Here’s why granular flow deployments are worth the effort:
- Parallelism: Each table flow can run independently in parallel with others. If one table experiences performance degradation, it does not immediately affect the rest. And yes, it can be included in the monoflow, but why spend time reinventing the wheel? Orchestrator can take care of that.
- Monitoring and Error Handling: If a single table fails, its flow run alone fails. This allows one to quickly identify the failed table, debug it, and restart only that deployment. Also, it helps with monitoring the execution time of a particular table or with tracking data quality issues.
- Improved Data Quality Testing: It’s much easier to enable data quality tests per data object instead of having universal rules. Is it better to have customized tests per column in the data set or check if the set is not null only?
- Incremental Maintenance and Scalability: Modular flows create clear boundaries. Adding or updating flows for new or modified tables doesn’t necessarily affect existing deployments. Each table’s logic is easier to maintain and evolve in isolation.
- Version Control: Each deployment can be versioned independently. This makes testing changes for one table more straightforward and also makes the CI/CD implementation easier.
- Team Collaboration: Different engineers can own specific deployments, making it easier to distribute responsibility and keep changes localized. It’s good to use tags to identify project-related deployments—e.g., it’s possible to have a sales tag in Prefect for sales data-related processes.
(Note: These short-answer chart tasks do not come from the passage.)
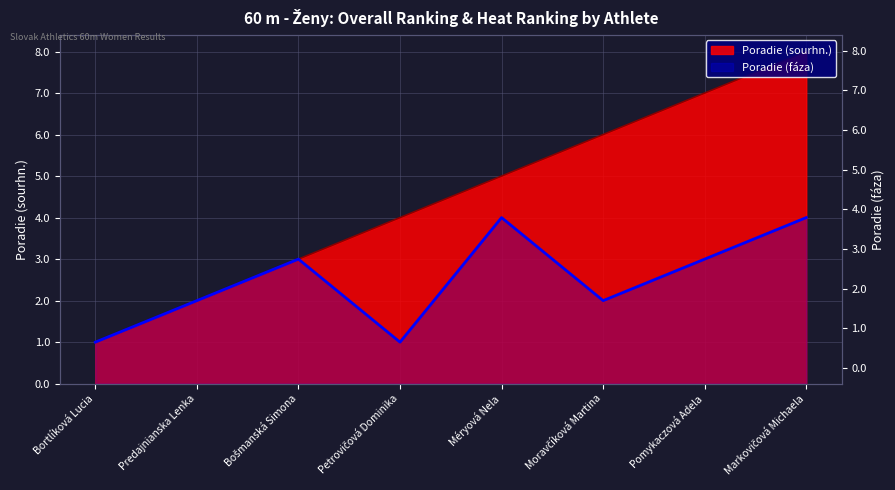

What is the sum of the Poradie (fáza) values at Moravčíková Martina and Petrovičová Dominika?

3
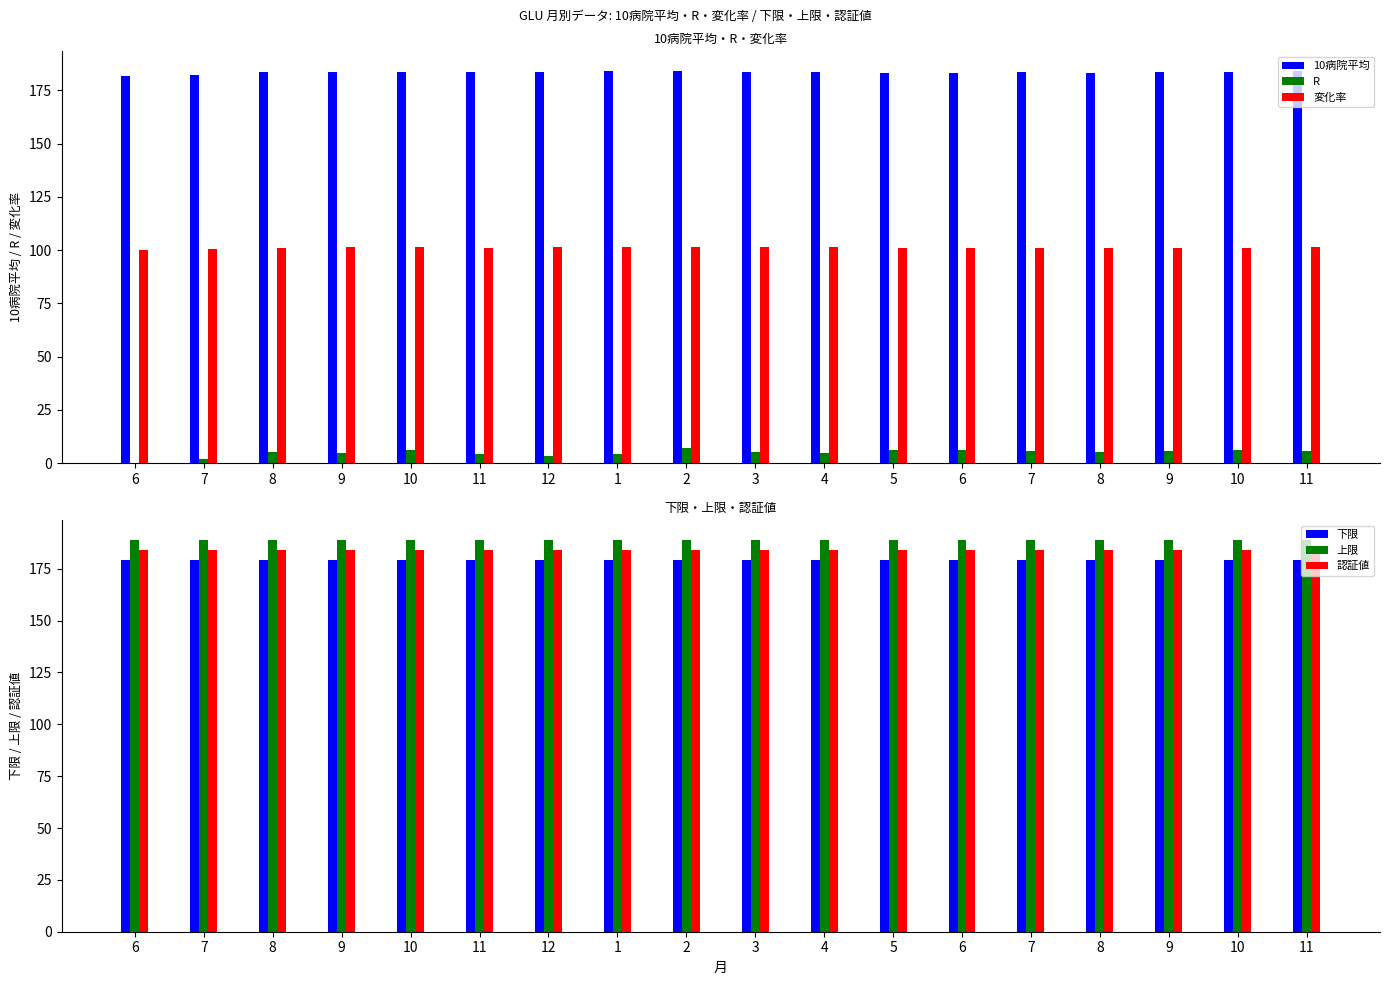

List the series in order of their peak value, lowest first.

R, 変化率, 下限, 認証値, 10病院平均, 上限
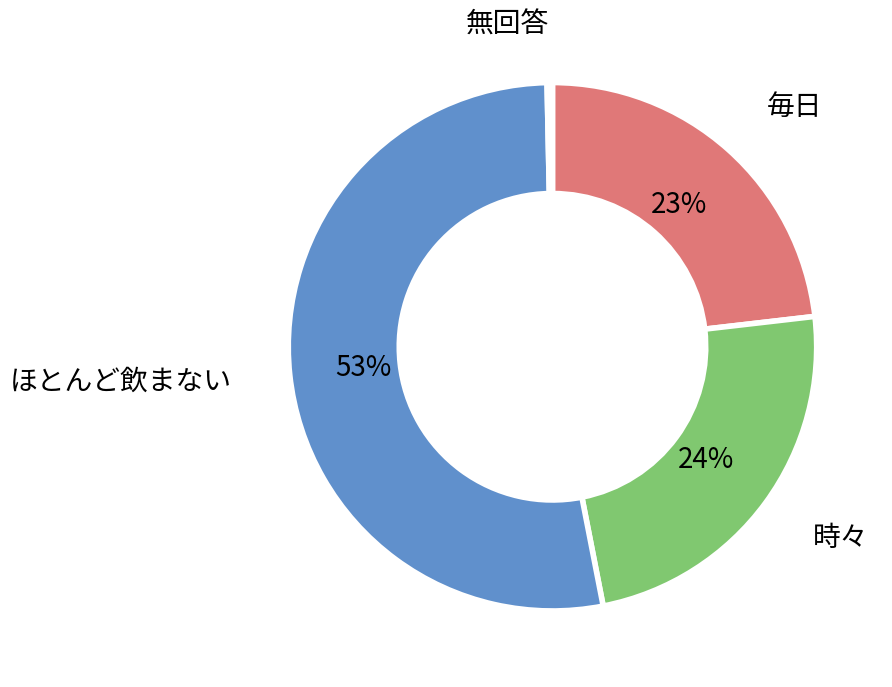

To the nearest percent, what is the average slice percentage?

25%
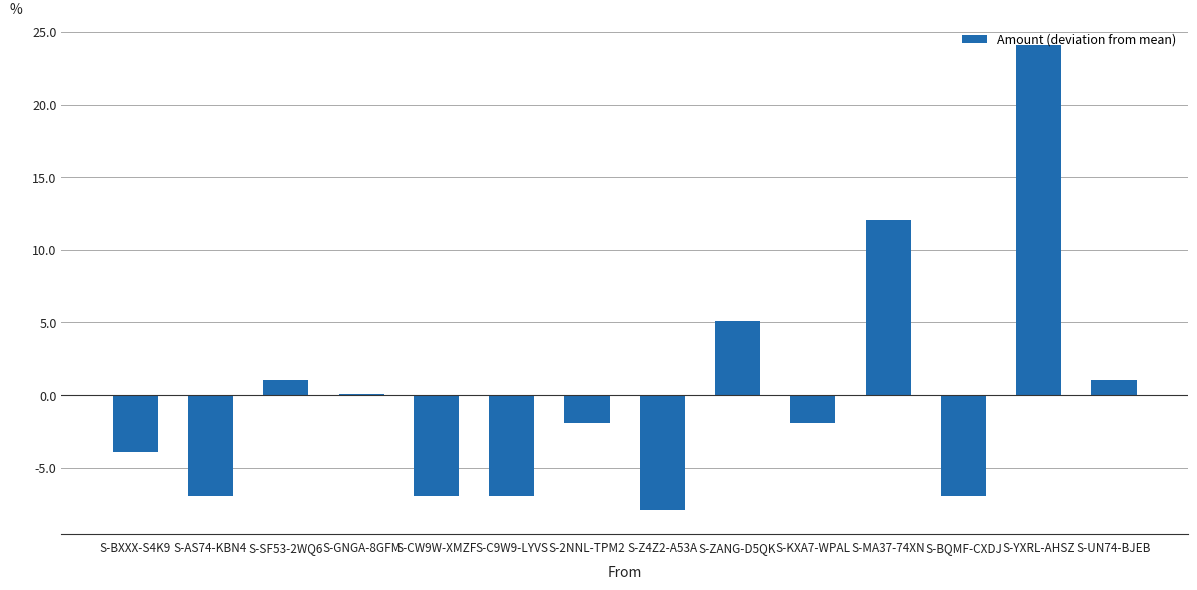

What is the sum of the values at S-KXA7-WPAL and S-MA37-74XN?

10.1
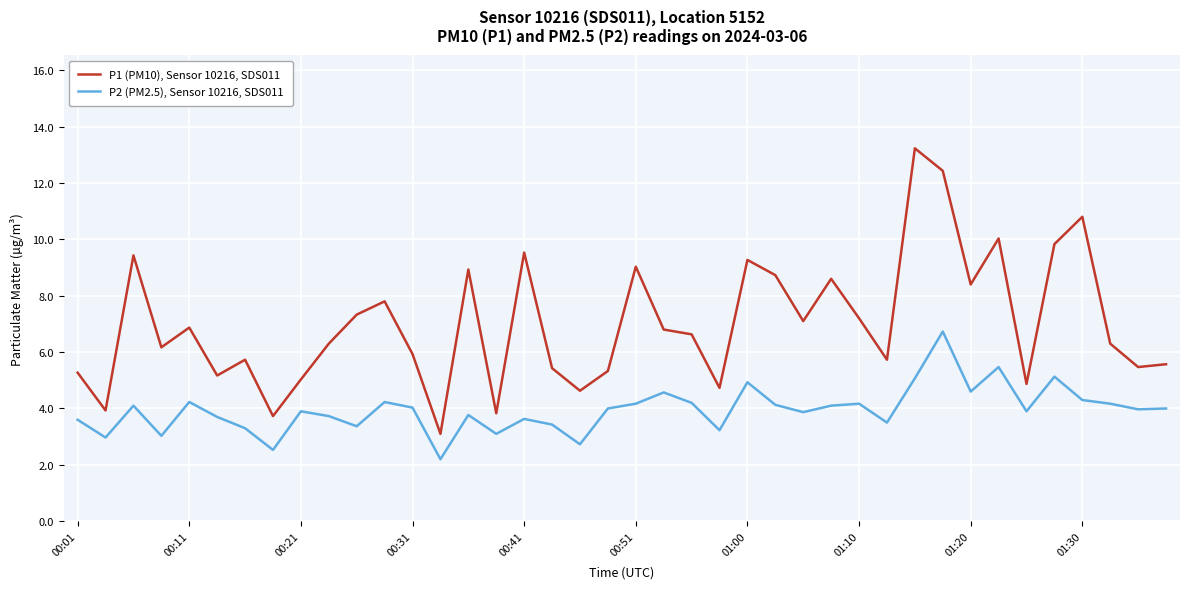

List the series in order of their overall mean, highest first.

P1 (PM10), Sensor 10216, SDS011, P2 (PM2.5), Sensor 10216, SDS011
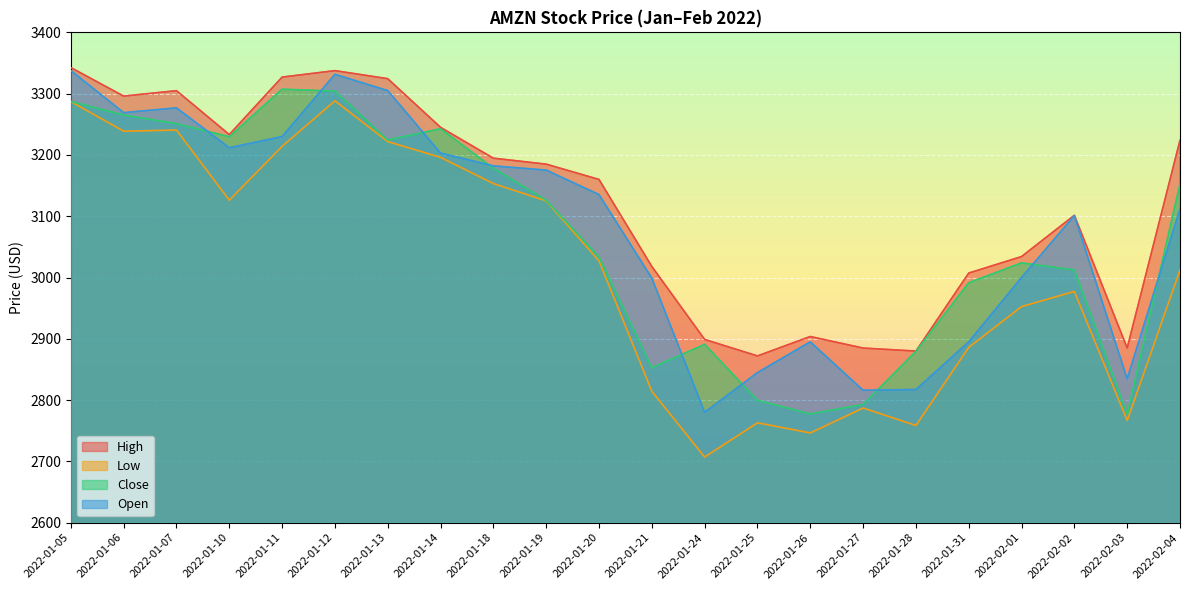

What is the average value of the Open series?

3079.6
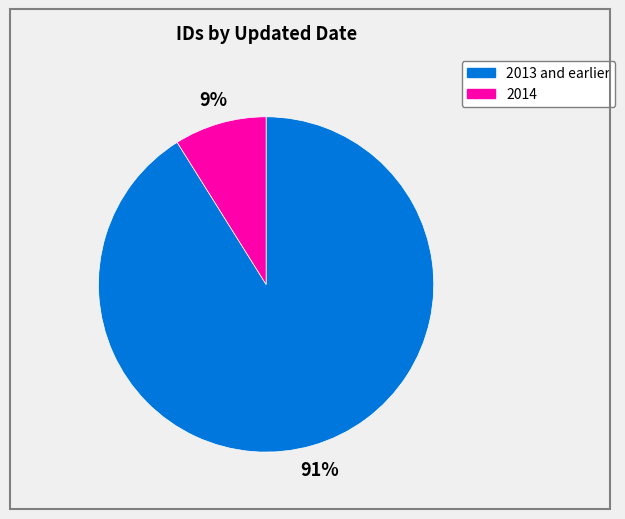

How many segments does this pie chart have?

2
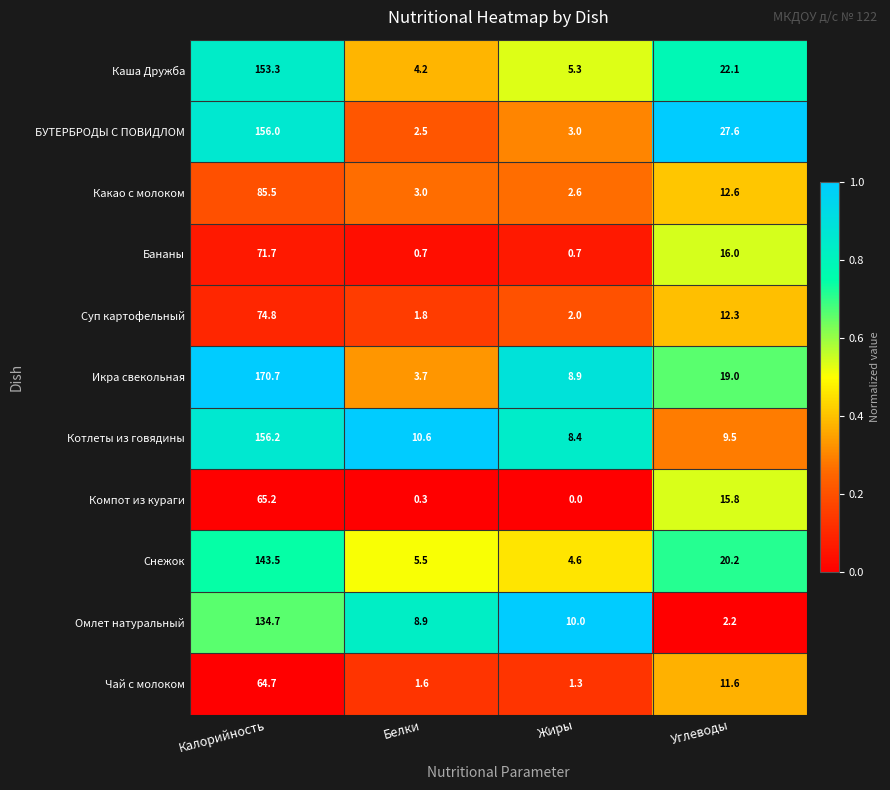

True or false: Каша Дружба has a value of 4.2 at Белки.

True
- Granular Scheduling: Some tables need to be refreshed three times daily, but some should be reloaded monthly only. The granular approach allows for more playing with the schedule.
- SLA Reporting: It’s simpler, as the real situation is shown on the run level, and failure means real failure.
Conclusion
In conclusion, a granular approach to orchestrated deployments is more than just a technical choice—it’s a strategic advantage. By breaking large, monolithic pipelines into focused, modular flows, data teams gain clearer observability, easier troubleshooting, and the flexibility to handle diverse scheduling needs
Focusing on key concerns—performance, reliability, and maintainability—can help you build a better data solution using a granular approach. Over time, this approach will lead to more predictable, scalable, and maintainable ETL processes.